Präsentation Prof. Mauch: Klicken Sie hier

Richard Mergner setzte andere Schwerpunkte: Zunächst stellte er fest, dass noch immer maßgebliche (Wirtschafts-) Kreise gegen die politisch beschlossene Energiewende und den Atomausstieg arbeiten; siehe die Lobbyarbeit gegen das gerade erst beschlossene Erneuerbare-Energien-Gesetz zulasten der Photovoltaik. Er zitierte die damalige Umweltministerin, heutige Bundeskanzlerin Angela Merkel, von 1997: „Zur Erreichung des Klimaschutzziels ist die Kernenergie …  nicht notwendig. Ein Ausbau der Kernenergie … dürfte gerade die angebotsorientierten Strukturen unserer Energiewirtschaft stabilisieren, die ein Haupthemmnis für die zur Erreichung des Klimaschutzziels unabdingbare Effizienzverbesserung darstellen.“
Mergners Hauptanliegen: Energieeinsparung um >25% und dann – für den verbleibenden Bedarf – maximale Energieeffizienz; dann sei die Energienachfrage mit erneuerbaren Energien und ohne großen Umbau der Energie-Infrastruktur mit erheblichen Eingriffen in die Umwelt (Überlandleitungen, Speicher) ausgleichbar. Das Bild, dass allerorten „Wutbürger“ sinnvolle Anlagen zur Energiewende verhindern würden, sei falsch.  

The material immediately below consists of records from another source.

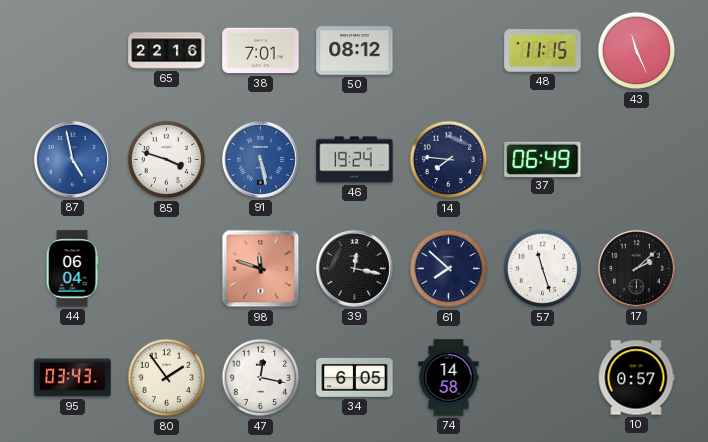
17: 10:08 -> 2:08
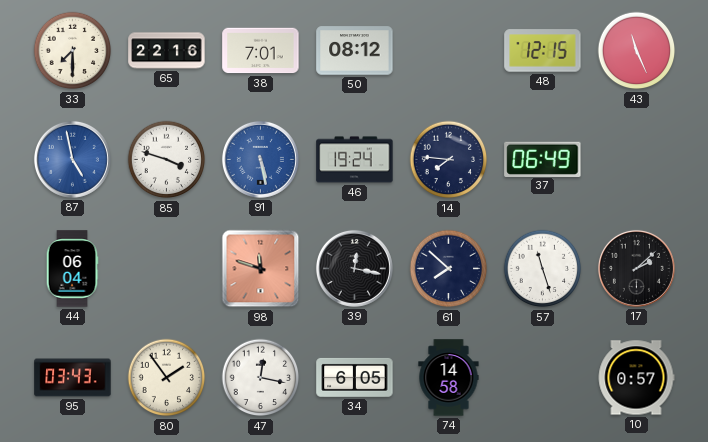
33: none -> 7:30
48: 11:15 -> 12:15
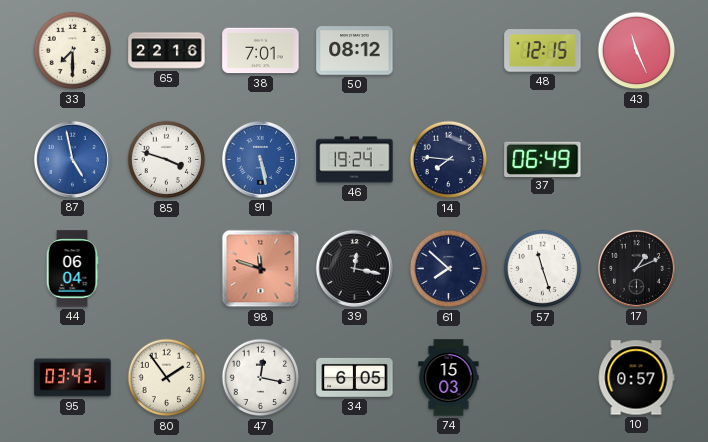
17: 2:08 -> 1:11
74: 14:58 -> 15:03
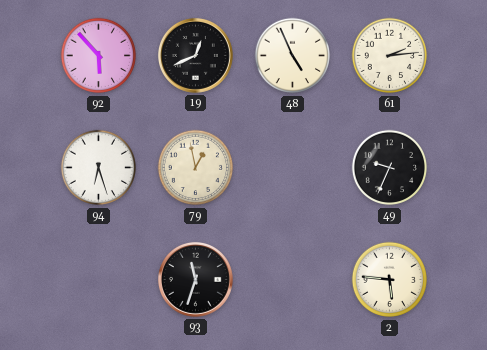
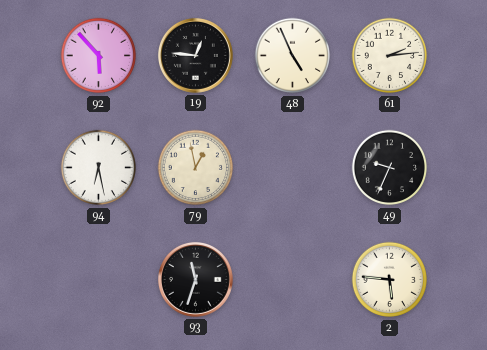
19: 12:41 -> 12:46
94: 6:27 -> 6:28
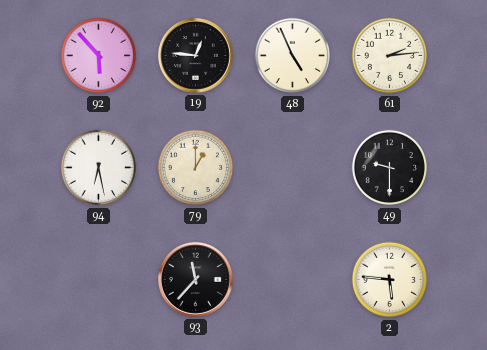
79: 12:58 -> 1:00
49: 9:34 -> 9:30
93: 11:33 -> 11:37
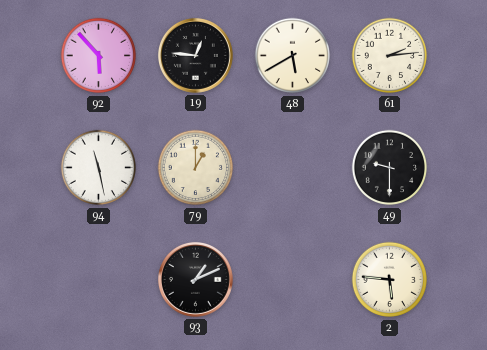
48: 4:56 -> 5:40
94: 6:28 -> 11:28
93: 11:37 -> 1:11
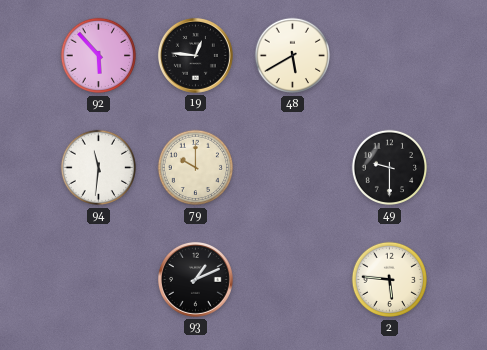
61: 2:14 -> none
94: 11:28 -> 11:31
79: 1:00 -> 10:00
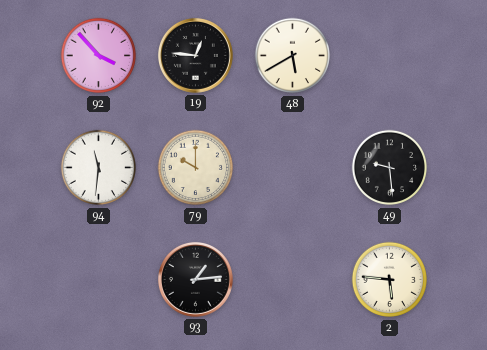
92: 5:53 -> 3:53
49: 9:30 -> 9:29
93: 1:11 -> 1:14
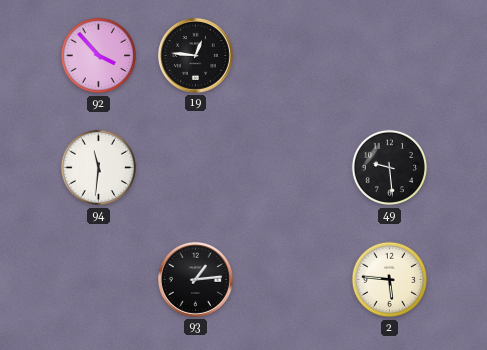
48: 5:40 -> none
79: 10:00 -> none
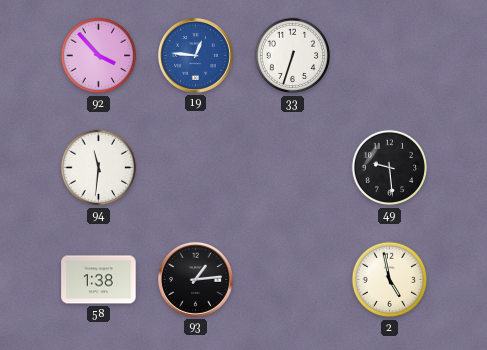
19 dial: black -> blue
33: none -> 6:33
58: none -> 1:38
2: 5:46 -> 4:58
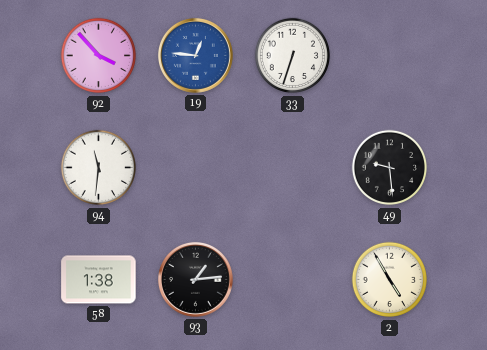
2: 4:58 -> 4:55
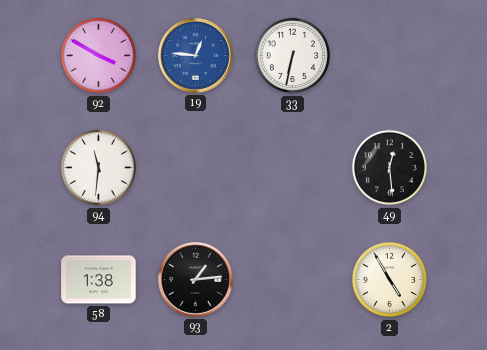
92: 3:53 -> 3:50
33: 6:33 -> 6:32
49: 9:29 -> 12:29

Präsentation Richard Mergner: Klicken Sie hier

In der lebhaften Diskussion wurde vor allem betont: Die Energiewende finde in den (ländlichen) Kommunen statt oder etwa durch Genossenschaften in Bürgerhand; da gelte es, Kenntnisse zu verbessern und Strukturen zu stabilisieren.